In uno studio i benefici di un approccio medico olistico: in molti tipi di disturbi e malattie aumenta la capacità di resilienza del paziente
Padova, 26 luglio 2017 – “Qual è la cosa più importante in medicina? Non è tanto sapere che malattia ha quel paziente, ma chi è quel paziente che ha quella malattia!” in questa affermazione Ippocrate sosteneva un approccio olistico alla scienza medica, lo stesso in qualche modo che viene oggi proposto dai proff. Enrico Facco, Daniela Lucangeli e Patrizio Tressoldi nello studio On the Science of Consciousness: Epistemological Reflection and Clinical Implications, pubblicato recentemente sulla prestigiosa rivista “Explore”.
Sotto la lente di un medico (Facco) e di due psicologi (Lucangeli e Tressoldi) dell’Università di Padova è finita la coscienza. Il concetto di coscienza presenta grandi ambiguità, in relazione a cosa ciascuno intenda per ‘coscienza’. La scienza della coscienza nasce intorno agli anni Ottanta del Novecento, con un ritardo di circa quattro secoli rispetto alle altre scienze, ma ha subito scatenato un vivace dibattito.
“Si tratta di un dibattito scientifico di natura intimamente filosofica – spiega il prof. Enrico Facco – perché necessariamente non può prescindere dagli assiomi e dai modelli di realtà accettati. Ma ci sono buone ragioni per pensare che entrambe le posizioni principali all’interno del dibattito siano parziali, limitate e rigide e vadano quindi superate in una prospettiva più ampia in grado di comprendere meglio l’uomo e la natura, la quale non si cura affatto di come l’uomo cerchi maldestramente di costringerla entro i suoi schemi”.
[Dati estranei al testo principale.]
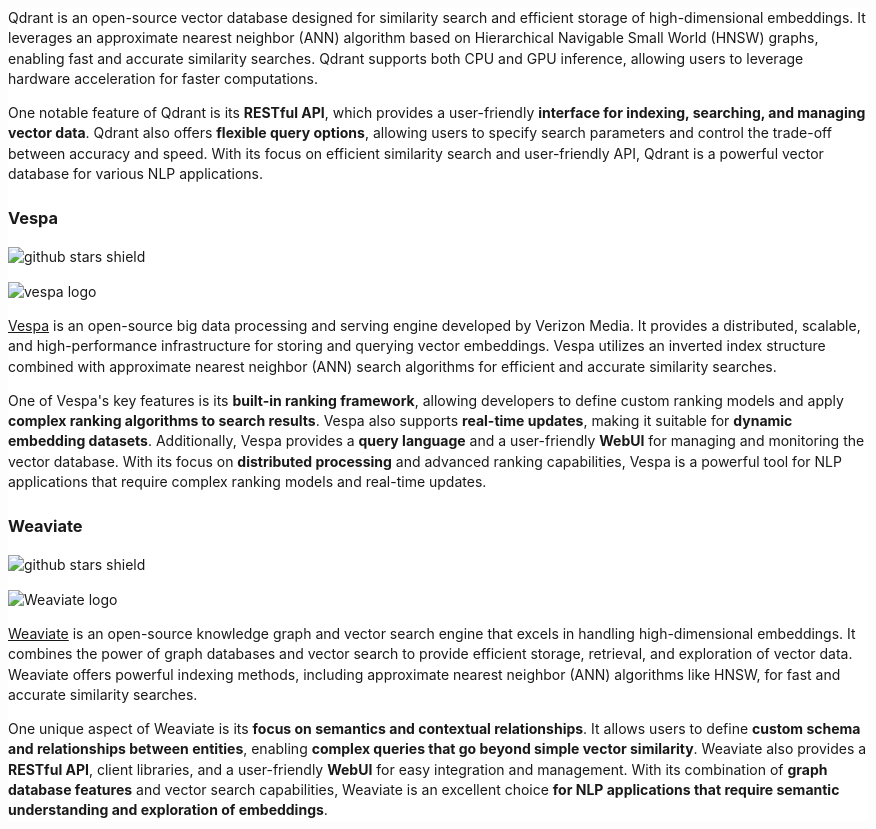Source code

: Qdrant is an open-source vector database designed for similarity search and efficient storage of high-dimensional embeddings. It leverages an approximate nearest neighbor (ANN) algorithm based on Hierarchical Navigable Small World (HNSW) graphs, enabling fast and accurate similarity searches. Qdrant supports both CPU and GPU inference, allowing users to leverage hardware acceleration for faster computations.

One notable feature of Qdrant is its **RESTful API**, which provides a user-friendly **interface for indexing, searching, and managing vector data**. Qdrant also offers **flexible query options**, allowing users to specify search parameters and control the trade-off between accuracy and speed. With its focus on efficient similarity search and user-friendly API, Qdrant is a powerful vector database for various NLP applications.

<a id="vespa"></a>

### Vespa

![github stars shield](https://img.shields.io/github/stars/vespa-engine/vespa?logo=github)

![vespa logo](https://vespa.ai/assets/vespa-logo.png)

[Vespa](https://vespa.ai/) is an open-source big data processing and serving engine developed by Verizon Media. It provides a distributed, scalable, and high-performance infrastructure for storing and querying vector embeddings. Vespa utilizes an inverted index structure combined with approximate nearest neighbor (ANN) search algorithms for efficient and accurate similarity searches.

One of Vespa's key features is its **built-in ranking framework**, allowing developers to define custom ranking models and apply **complex ranking algorithms to search results**. Vespa also supports **real-time updates**, making it suitable for **dynamic embedding datasets**. Additionally, Vespa provides a **query language** and a user-friendly **WebUI** for managing and monitoring the vector database. With its focus on **distributed processing** and advanced ranking capabilities, Vespa is a powerful tool for NLP applications that require complex ranking models and real-time updates.

<a id="weaviate"></a>

### Weaviate

![github stars shield](https://img.shields.io/github/stars/semi-technologies/weaviate?logo=github)

![Weaviate logo](/images/vectordb/weaviate.png)

[Weaviate](https://weaviate.io/) is an open-source knowledge graph and vector search engine that excels in handling high-dimensional embeddings. It combines the power of graph databases and vector search to provide efficient storage, retrieval, and exploration of vector data. Weaviate offers powerful indexing methods, including approximate nearest neighbor (ANN) algorithms like HNSW, for fast and accurate similarity searches.

One unique aspect of Weaviate is its **focus on semantics and contextual relationships**. It allows users to define **custom schema and relationships between entities**, enabling **complex queries that go beyond simple vector similarity**. Weaviate also provides a **RESTful API**, client libraries, and a user-friendly **WebUI** for easy integration and management. With its combination of **graph database features** and vector search capabilities, Weaviate is an excellent choice **for NLP applications that require semantic understanding and exploration of embeddings**.

<a id="deeplake"></a>
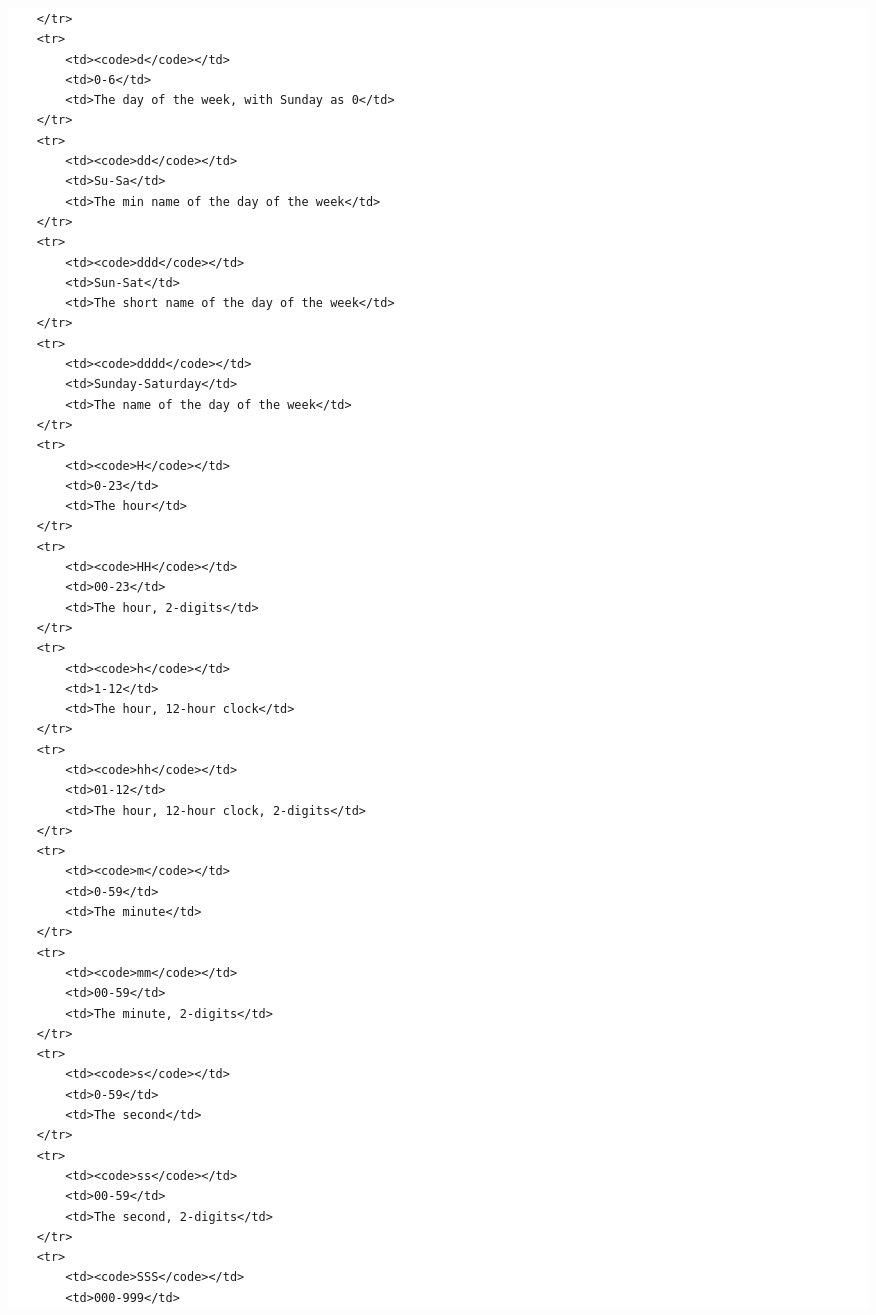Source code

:         </tr>
        <tr>
            <td><code>d</code></td>
            <td>0-6</td>
            <td>The day of the week, with Sunday as 0</td>
        </tr>
        <tr>
            <td><code>dd</code></td>
            <td>Su-Sa</td>
            <td>The min name of the day of the week</td>
        </tr>
        <tr>
            <td><code>ddd</code></td>
            <td>Sun-Sat</td>
            <td>The short name of the day of the week</td>
        </tr>
        <tr>
            <td><code>dddd</code></td>
            <td>Sunday-Saturday</td>
            <td>The name of the day of the week</td>
        </tr>
        <tr>
            <td><code>H</code></td>
            <td>0-23</td>
            <td>The hour</td>
        </tr>
        <tr>
            <td><code>HH</code></td>
            <td>00-23</td>
            <td>The hour, 2-digits</td>
        </tr>
        <tr>
            <td><code>h</code></td>
            <td>1-12</td>
            <td>The hour, 12-hour clock</td>
        </tr>
        <tr>
            <td><code>hh</code></td>
            <td>01-12</td>
            <td>The hour, 12-hour clock, 2-digits</td>
        </tr>
        <tr>
            <td><code>m</code></td>
            <td>0-59</td>
            <td>The minute</td>
        </tr>
        <tr>
            <td><code>mm</code></td>
            <td>00-59</td>
            <td>The minute, 2-digits</td>
        </tr>
        <tr>
            <td><code>s</code></td>
            <td>0-59</td>
            <td>The second</td>
        </tr>
        <tr>
            <td><code>ss</code></td>
            <td>00-59</td>
            <td>The second, 2-digits</td>
        </tr>
        <tr>
            <td><code>SSS</code></td>
            <td>000-999</td>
“Il problema infatti – continua Facco – ha importanti riflessi clinici oltre che filosofici, perché l’approccio dominante non permette di comprendere e trattare appropriatamente molti disturbi, come quelli psicosomatici e, in generale, tutti quei disturbi medici senza spiegazione e senza terapia, ma anche molti pazienti con dolori cronici. Siamo infatti un’entità mente-corpo inscindibile: non esiste quindi virtualmente nessuno stimolo fisico che non possa modificare la mente e viceversa nessuna esperienza che non possa potenzialmente modificare la regolazione del corpo”.
Insomma, le malattie organiche possono modificare lo stato psichico del paziente e, a sua volta, lo stato psichico può modulare sia la regolazione corporea sia la risposta del paziente alla malattia: in questo caso è necessario un approccio olistico in grado di prendersi cura del paziente nella sua globalità e non limitarsi a curare la sola malattia organica. Rimanendo comunque quest’ultima l’aspetto fondamentale e l’approccio alla diagnosi e alla medicina scientifica non è messo in discussione.
La ricerca propone di superare i limiti della visione positivista nella scienza medica andando verso un approccio olistico che superi la malfondata separazione mente-corpo cartesiana tenendo in debito conto il ruolo della mente e della soggettività, il che consentirebbe una migliore cura di molti disturbi senza spiegazione, dei disturbi funzionali, e permetterebbe di migliorare la cura di malattie gravi, come il cancro, nella terapia palliativa dove la gravità della malattia, lo spettro della sofferenza e della morte condizionano pesantemente la vita del paziente e vanno affrontate con un approccio psicologico e filosofico-esistenziale in grado di favorire la resilienza.